━━━━━ DATA TO USE ━━━━━

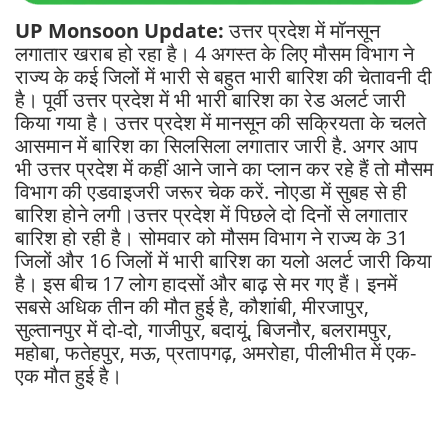
UP Monsoon Update:
उत्तर प्रदेश में मॉनसून
लगातार खराब हो रहा है। 4 अगस्त के लिए मौसम विभाग ने
राज्य के कई जिलों में भारी से बहुत भारी बारिश की चेतावनी दी
है। पूर्वी उत्तर प्रदेश में भी भारी बारिश का रेड अलर्ट जारी
किया गया है। उत्तर प्रदेश में मानसून की सक्रियता के चलते
आसमान में बारिश का सिलसिला लगातार जारी है. अगर आप
भी उत्तर प्रदेश में कहीं आने जाने का प्लान कर रहे हैं तो मौसम
विभाग की एडवाइजरी जरूर चेक करें. नोएडा में सुबह से ही
बारिश होने लगी।उत्तर प्रदेश में पिछले दो दिनों से लगातार
बारिश हो रही है। सोमवार को मौसम विभाग ने राज्य के 31
जिलों और 16 जिलों में भारी बारिश का यलो अलर्ट जारी किया
है। इस बीच 17 लोग हादसों और बाढ़ से मर गए हैं। इनमें
सबसे अधिक तीन की मौत हुई है, कौशांबी, मीरजापुर,
सुल्तानपुर में दो-दो, गाजीपुर, बदायूं, बिजनौर, बलरामपुर,
महोबा, फतेहपुर, मऊ, प्रतापगढ़, अमरोहा, पीलीभीत में एक-
एक मौत हुई है।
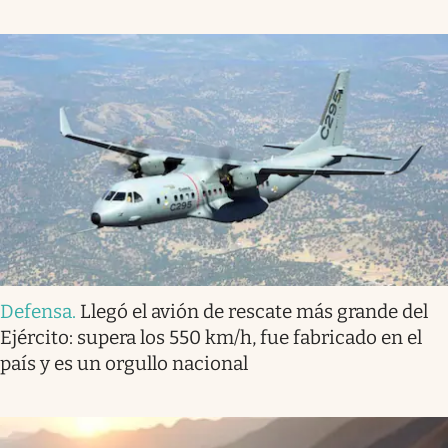
Defensa
.
Llegó el avión de rescate más grande del
Ejército: supera los 550 km/h, fue fabricado en el
país y es un orgullo nacional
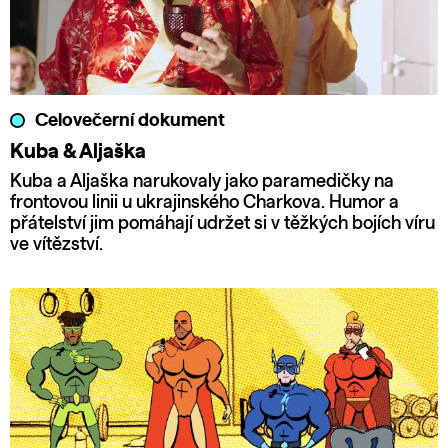
Celovečerní dokument
Kuba & Aljaška
Kuba a Aljaška narukovaly jako paramedičky na
frontovou linii u ukrajinského Charkova. Humor a
přátelství jim pomáhají udržet si v těžkých bojích víru
ve vítězství.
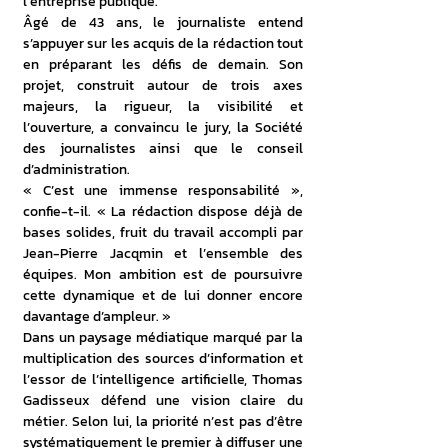
l’entreprise publique.
Âgé de 43 ans, le journaliste entend 
s’appuyer sur les acquis de la rédaction tout 
en préparant les défis de demain. Son 
projet, construit autour de trois axes 
majeurs, la rigueur, la visibilité et 
l’ouverture, a convaincu le jury, la Société 
des journalistes ainsi que le conseil 
d’administration.
« C’est une immense responsabilité », 
confie-t-il. « La rédaction dispose déjà de 
bases solides, fruit du travail accompli par 
Jean-Pierre Jacqmin et l’ensemble des 
équipes. Mon ambition est de poursuivre 
cette dynamique et de lui donner encore 
davantage d’ampleur. »
Dans un paysage médiatique marqué par la 
multiplication des sources d’information et 
l’essor de l’intelligence artificielle, Thomas 
Gadisseux défend une vision claire du 
métier. Selon lui, la priorité n’est pas d’être 
systématiquement le premier à diffuser une 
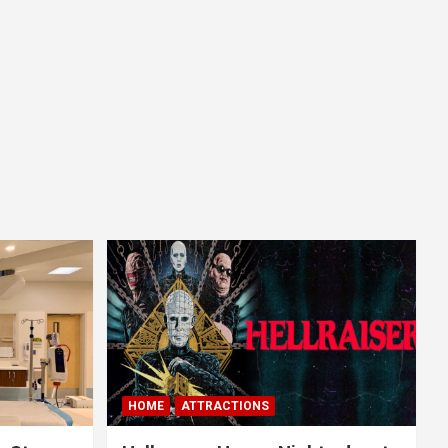
HOME
ATTRACTIONS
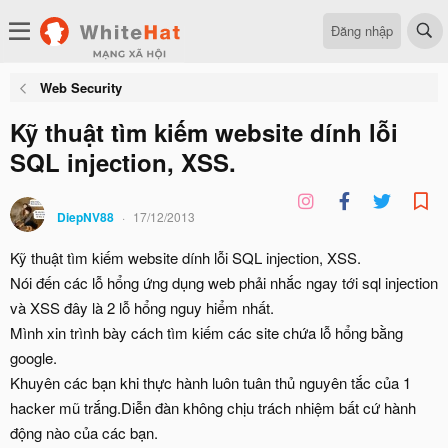
Đăng nhập
Web Security
Kỹ thuật tìm kiếm website dính lỗi
SQL injection, XSS.
DiepNV88
17/12/2013
Kỹ thuật tìm kiếm website dính lỗi SQL injection, XSS.
Nói đến các lỗ hổng ứng dụng web phải nhắc ngay tới sql injection
và XSS đây là 2 lỗ hổng nguy hiểm nhất.
Mình xin trình bày cách tìm kiếm các site chứa lỗ hổng bằng
google.
Khuyên các bạn khi thực hành luôn tuân thủ nguyên tắc của 1
hacker mũ trắng.Diễn đàn không chịu trách nhiệm bất cứ hành
động nào của các bạn.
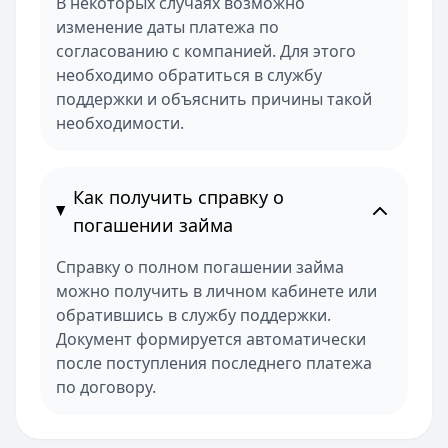
В некоторых случаях возможно
изменение даты платежа по
согласованию с компанией. Для этого
необходимо обратиться в службу
поддержки и объяснить причины такой
необходимости.
Как получить справку о
погашении займа
Справку о полном погашении займа
можно получить в личном кабинете или
обратившись в службу поддержки.
Документ формируется автоматически
после поступления последнего платежа
по договору.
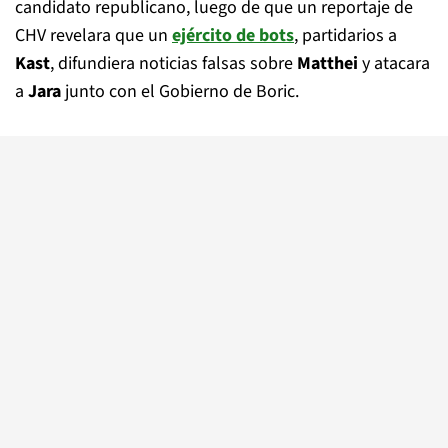
candidato republicano, luego de que un reportaje de
CHV revelara que un
ejército de bots
, partidarios a
Kast
, difundiera noticias falsas sobre
Matthei
y atacara
a
Jara
junto con el Gobierno de Boric.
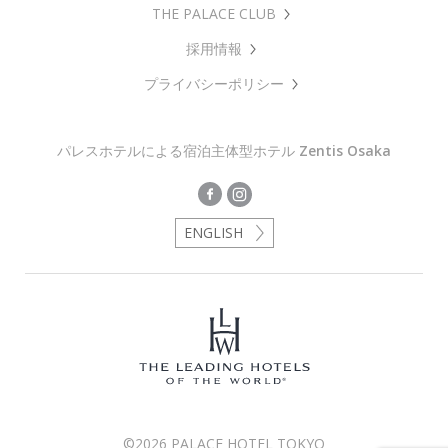
THE PALACE CLUB
採用情報
プライバシーポリシー
パレスホテルによる宿泊主体型ホテル
Zentis Osaka
ENGLISH
©2026 PALACE HOTEL TOKYO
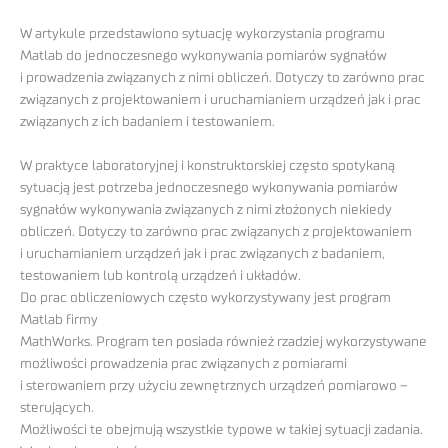
W artykule przedstawiono sytuację wykorzystania programu
Matlab do jednoczesnego wykonywania pomiarów sygnałów
i prowadzenia związanych z nimi obliczeń. Dotyczy to zarówno prac
związanych z projektowaniem i uruchamianiem urządzeń jak i prac
związanych z ich badaniem i testowaniem.
W praktyce laboratoryjnej i konstruktorskiej często spotykaną
sytuacją jest potrzeba jednoczesnego wykonywania pomiarów
sygnałów wykonywania związanych z nimi złożonych niekiedy
obliczeń. Dotyczy to zarówno prac związanych z projektowaniem
i uruchamianiem urządzeń jak i prac związanych z badaniem,
testowaniem lub kontrolą urządzeń i układów.
Do prac obliczeniowych często wykorzystywany jest program
Matlab firmy
MathWorks. Program ten posiada również rzadziej wykorzystywane
możliwości prowadzenia prac związanych z pomiarami
i sterowaniem przy użyciu zewnętrznych urządzeń pomiarowo –
sterujących.
Możliwości te obejmują wszystkie typowe w takiej sytuacji zadania.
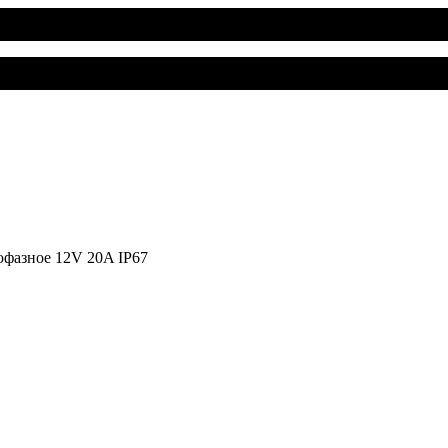
офазное 12V 20A IP67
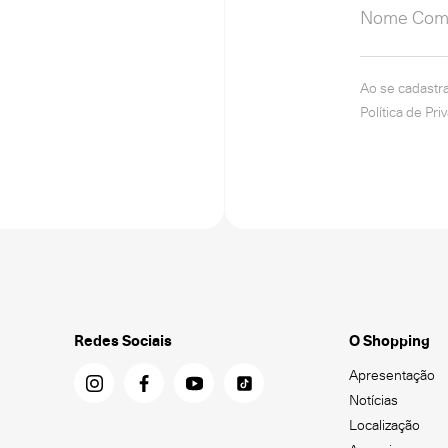
Ao se cadastr
Política de Pri
Redes Sociais
O Shopping
Apresentação
Notícias
Localização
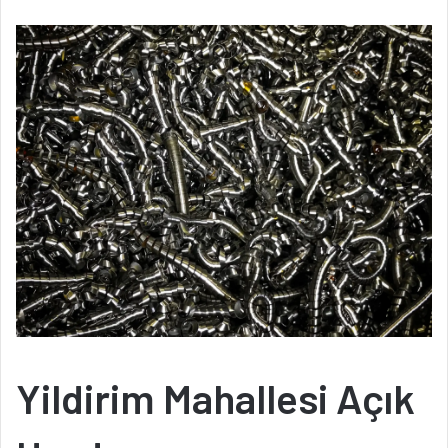
Yildirim Mahallesi Açık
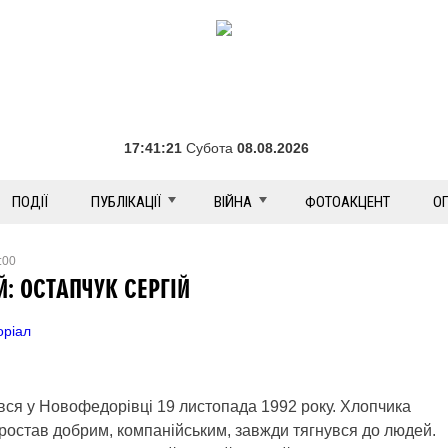
17:41:23
Субота
08.08.2026
ПОДІЇ
ПУБЛІКАЦІЇ
ВІЙНА
ФОТОАКЦЕНТ
О
:00
Й: ОСТАПЧУК СЕРГІЙ
ріал
я у Новофедорівці 19 листопада 1992 року. Хлопчика
ростав добрим, компанійським, завжди тягнувся до людей.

━━━━━

▶ WORK REQUEST:
Search the listing for the word "prowadzenia" and return each line that holds it.

▶ FINISHED EXERCISE:
i prowadzenia związanych z nimi obliczeń. Dotyczy to zarówno prac
możliwości prowadzenia prac związanych z pomiarami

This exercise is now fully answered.